Filmin senaryosunu yazar Arthur Golden'in romanından Robin Swicord uyarlarken, yönetmenliğini Rob Marshall üstlendi... Filmde Ken Watanabe, Koji Yakusho, Kaori Momoi, Youki Kudoh, Suzuka Ohgo, Ziyi Zhang gibi Japonya'nın önde gelen oyuncuları rol aldı... 'En İyi Özgün Müzik' dalında Altın Küre Ödülü'nü kazanan Bir Geyşanın Anıları, 6 dalda da Oscar'a aday gösterildi...

Filmin konusu :
İkinci Dünya Savaşı’ndan bir yıl önce, Japon bir kız çocuğu geyşa evinde hizmetkar olarak çalıştırılmak üzere ailesinden koparılır. Küçük kız, geyşalığın tüm inceliklerini öğrenir ve sonunda efsanevi geyşa Sayuri olur... Sayuri, dönemin en güçlü erkeğini avucunun içine almayı başarır... Ancak bu aşk ona yasaktır...

Filmden kareler :

(link)

(link)
 
Başrollerinde Joaquin Phoenix ve Reese Witherspoon'un rol aldığı Walk the Line / Sınırları Aşmak, Johnny Cash ve aşık olduğu genç folk şarkıcısı June Carter'ın gerçek hayatından kesitler sunuyor... Filmin yönetmeni James Mangold... James Mangold, filmin senaryosuna da Gill Dennis'le birlikte imzasını attı... 'En İyi Film' (komedi, müzikal), 'En İyi Erkek Oyuncu' (Joaquin Phoenix), 'En İyi Kadın Oyuncu' (Reese Witherspoon) dallarında Altın Küre Ödülü'nü kazanan film, beş dalda aday gösterildiği Oscar'ın da en kuvvetli adayları arasında yer alıyor...

Filmin konusu...
Küçük yaşlarda kardeşinin bir kaza sonucu ölümünden sorumlu tutularak büyüyen John'u yetişkin olduğu dönemlerde hep gitarıyla birlikte görüyoruz. John, ikinci çocuğuna hamile karısı Vivian ile müzik konusunda hiçbir ortak noktaları olmamasına rağmen, evliliğini yürütmeye çalışır... Genç gitarist sonunda iki arkadaşıyla birlikte yepyeni bir soundla ilk plağını çıkarmayı başarır... Ardından turneler gelir ve yavaş yavaş şöhretin basamaklarını tırmanmaya başlar. Rakipleri kendisi gibi yıldızı yeni yeni parlamaya başlayan Elvis Presley, Carl Perkins, Roy Orbison, Jerry Lee Lewis gibi gençlerdir...
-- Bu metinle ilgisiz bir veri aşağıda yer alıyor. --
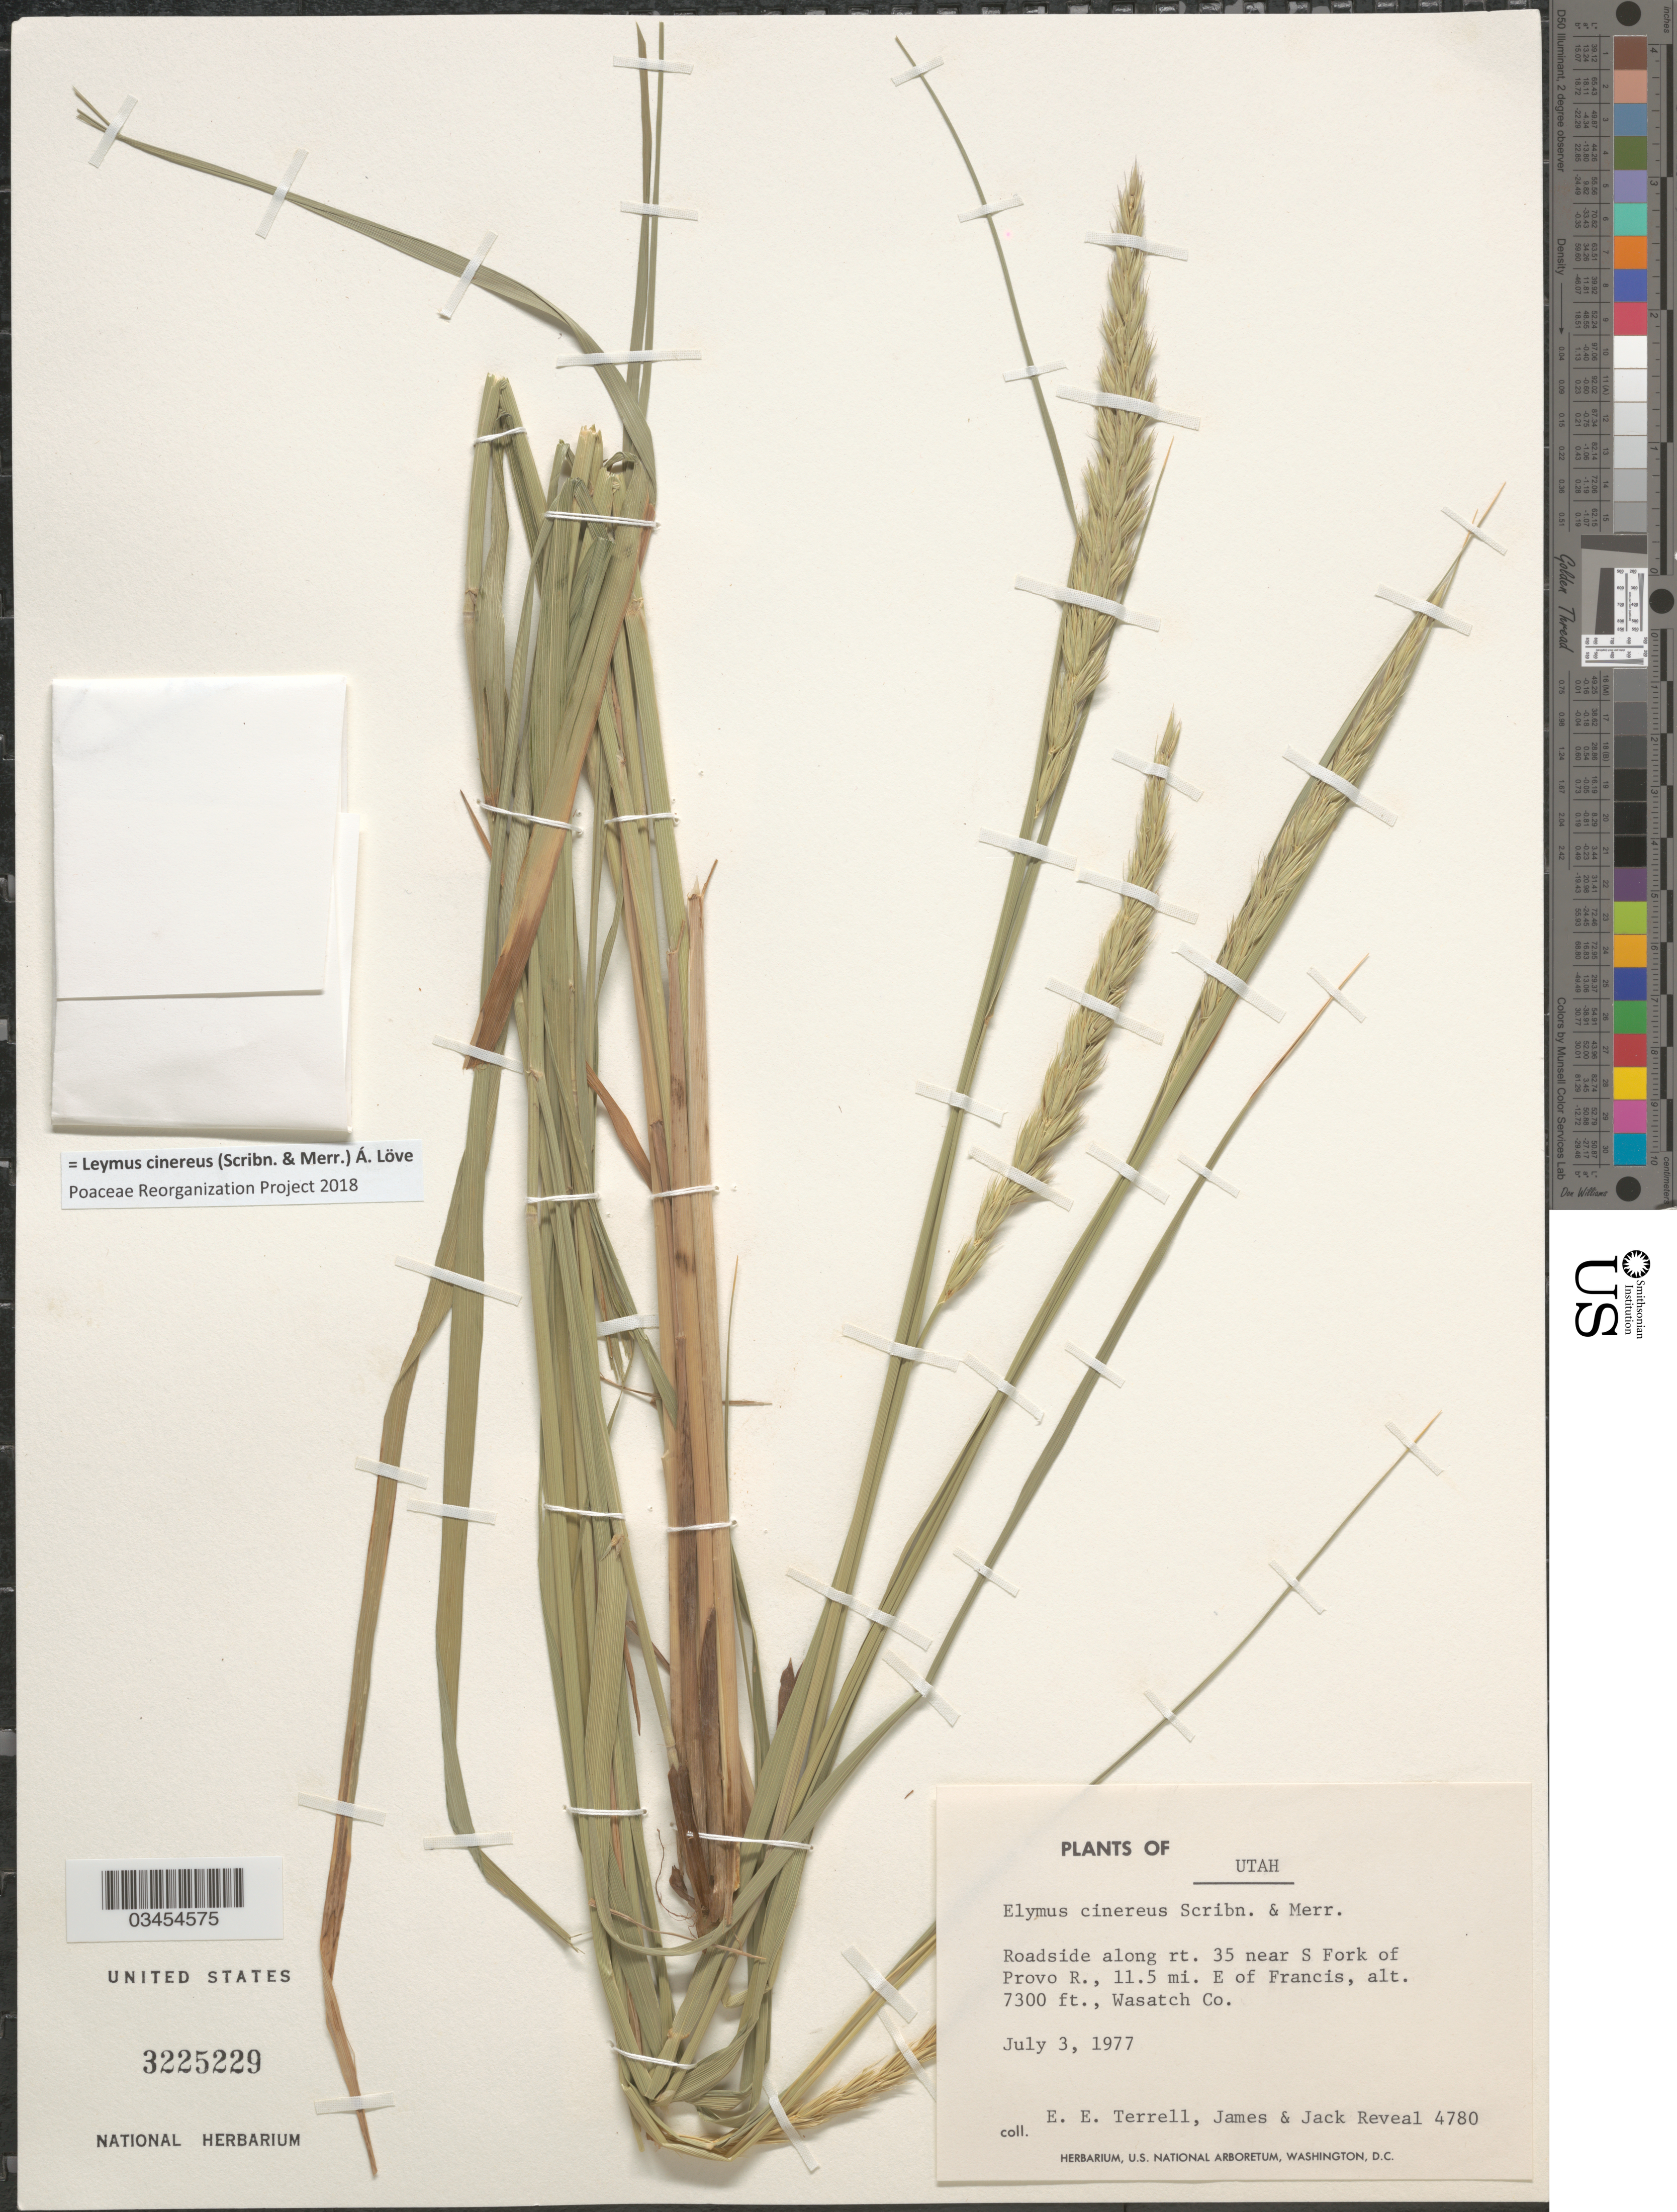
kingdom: Plantae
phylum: Tracheophyta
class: Liliopsida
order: Poales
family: Poaceae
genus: Leymus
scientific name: Leymus cinereus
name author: (Scribn. & Merr.) Á. Löve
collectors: E. E. Terrell, J. Reveal & J. L. Reveal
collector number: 4780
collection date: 1977-07-03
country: United States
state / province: Utah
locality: Roadside along rt. 35 near S Fork of Provo R., 11.5 mi. E of Francis, Wasatch Co.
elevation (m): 2225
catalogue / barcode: US 3225229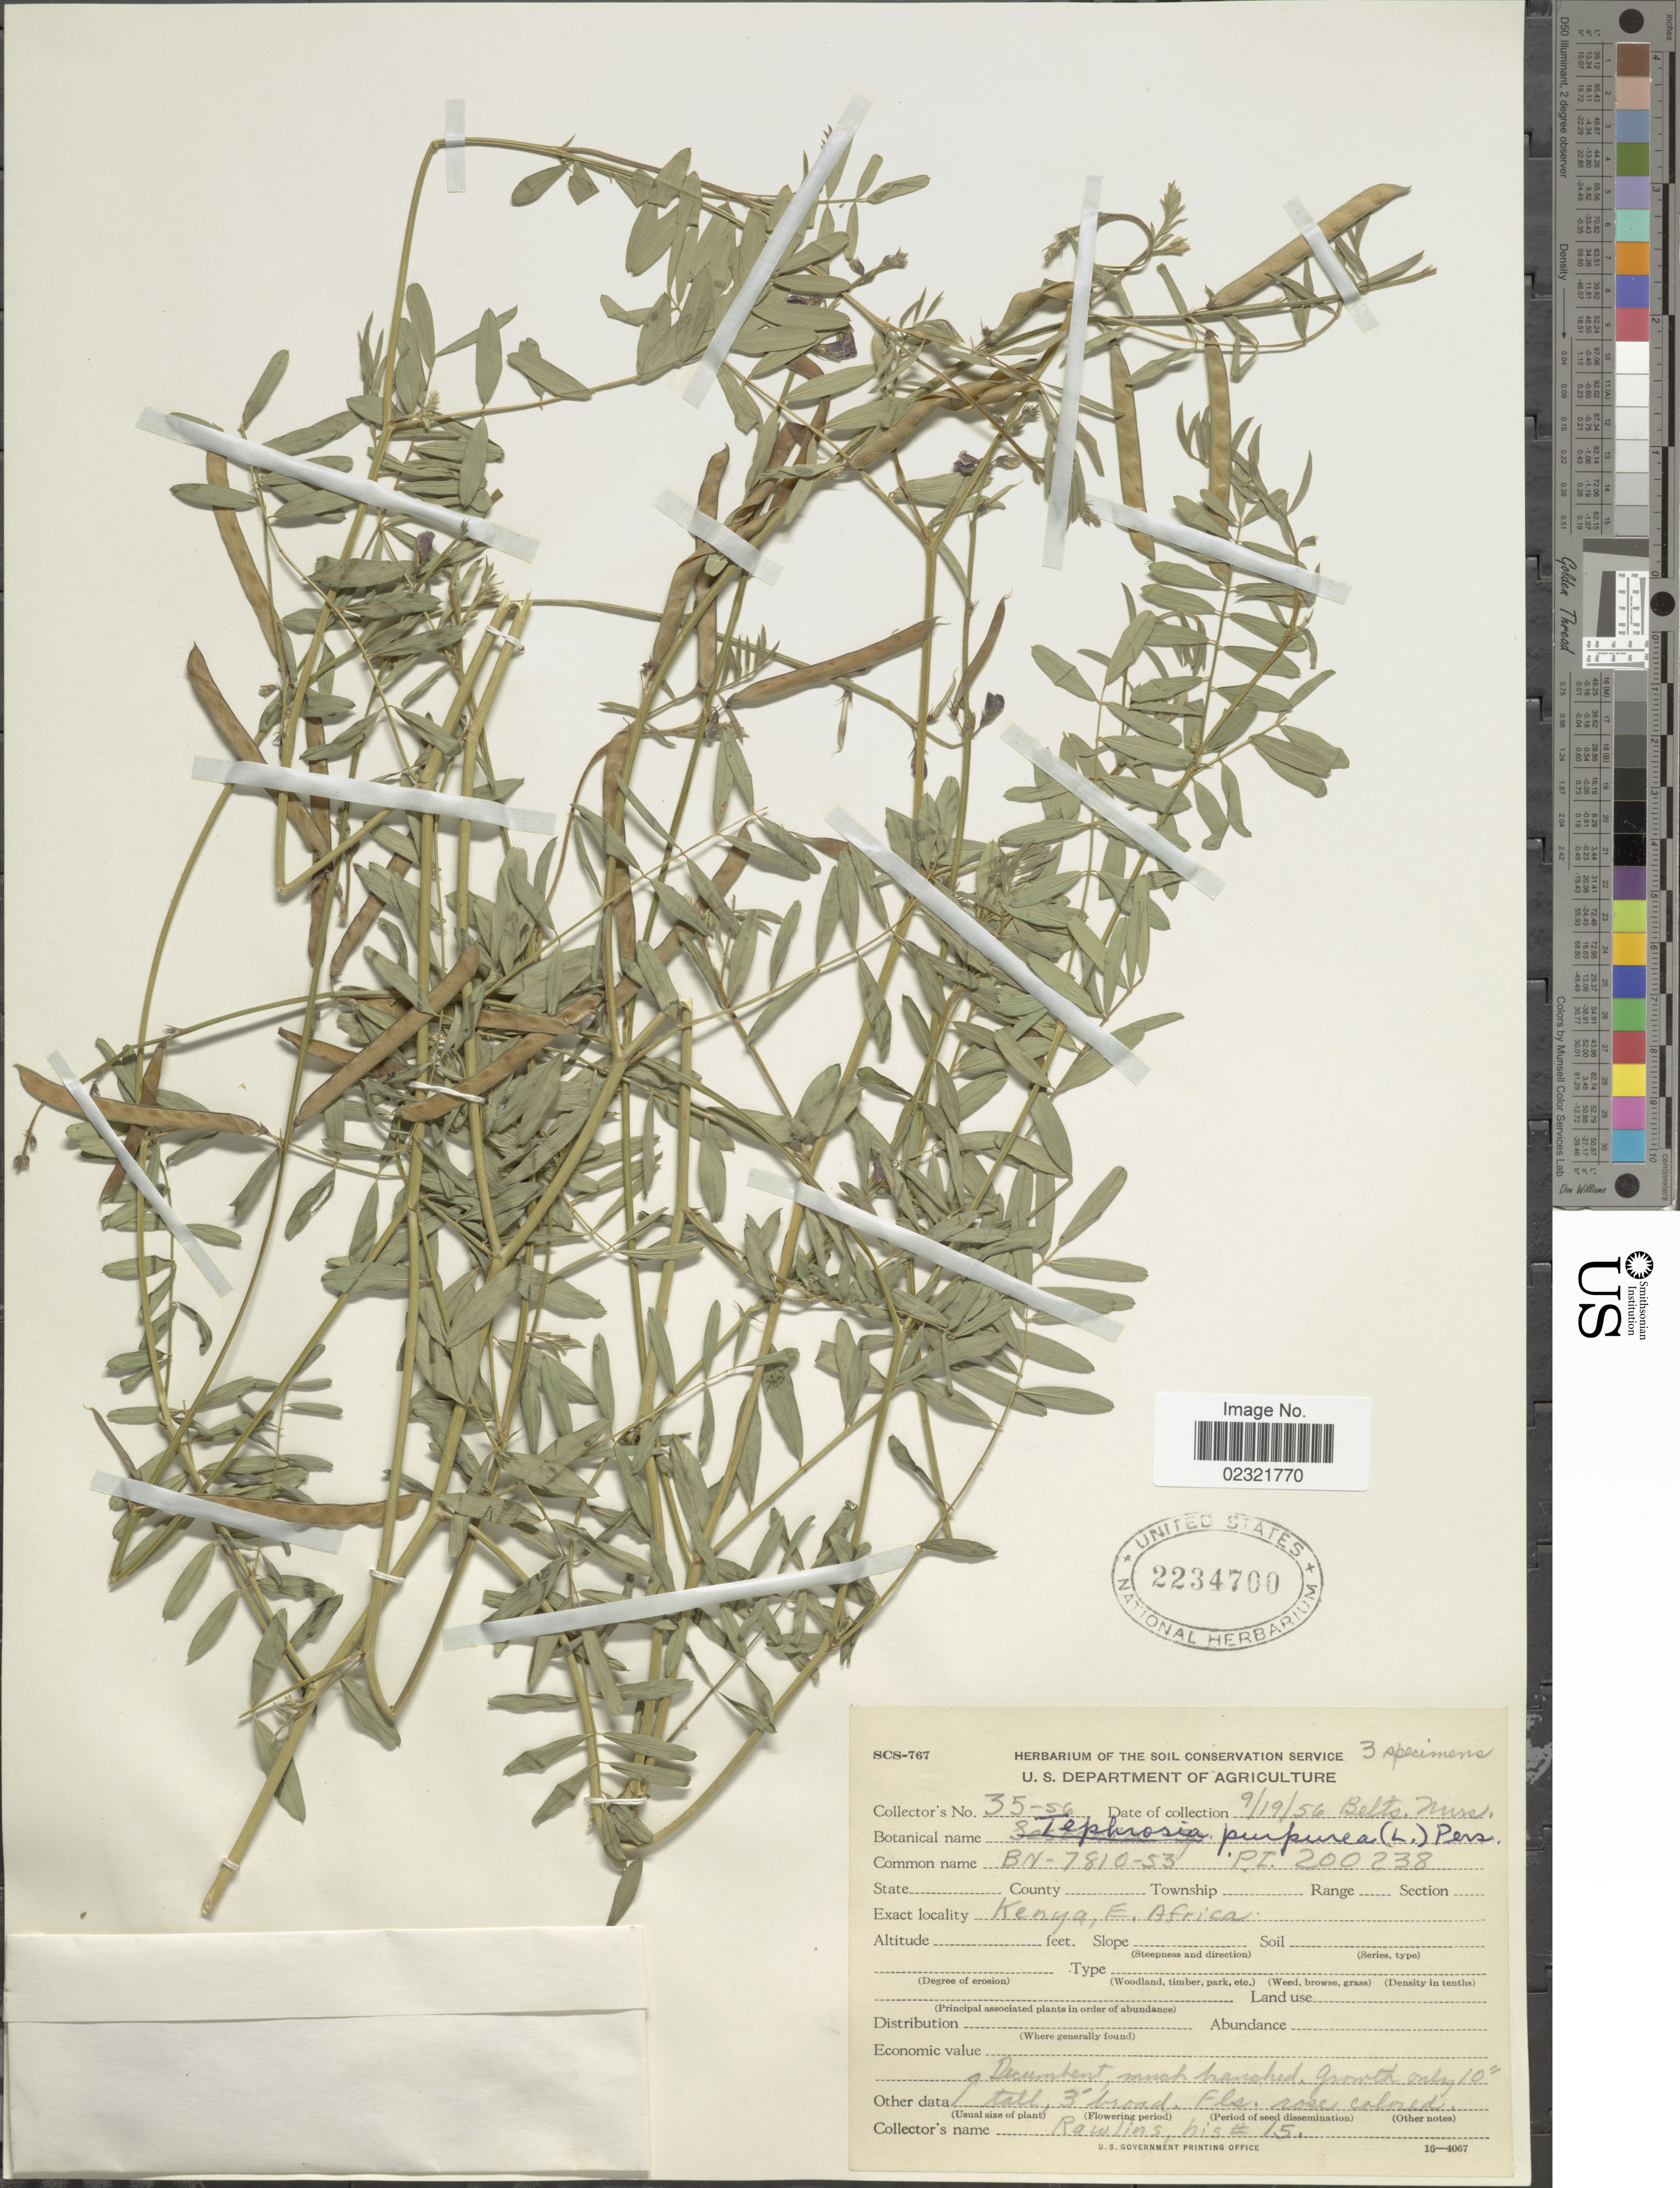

Bu arada folk şarkıcısı June Carter'la tanışır. Görür görmez aşık olduğu bu genç kadına tutku derecesinde bağlanır... Ancak o da dönemin pek çok şarkıcısı gibi, yakasını uyuşturucu belasına kaptırır. Aşık olduğu folk şarkıcısı June'un sayesinde bu beladan kurtulan John, yeniden eski günlerine kavuşur...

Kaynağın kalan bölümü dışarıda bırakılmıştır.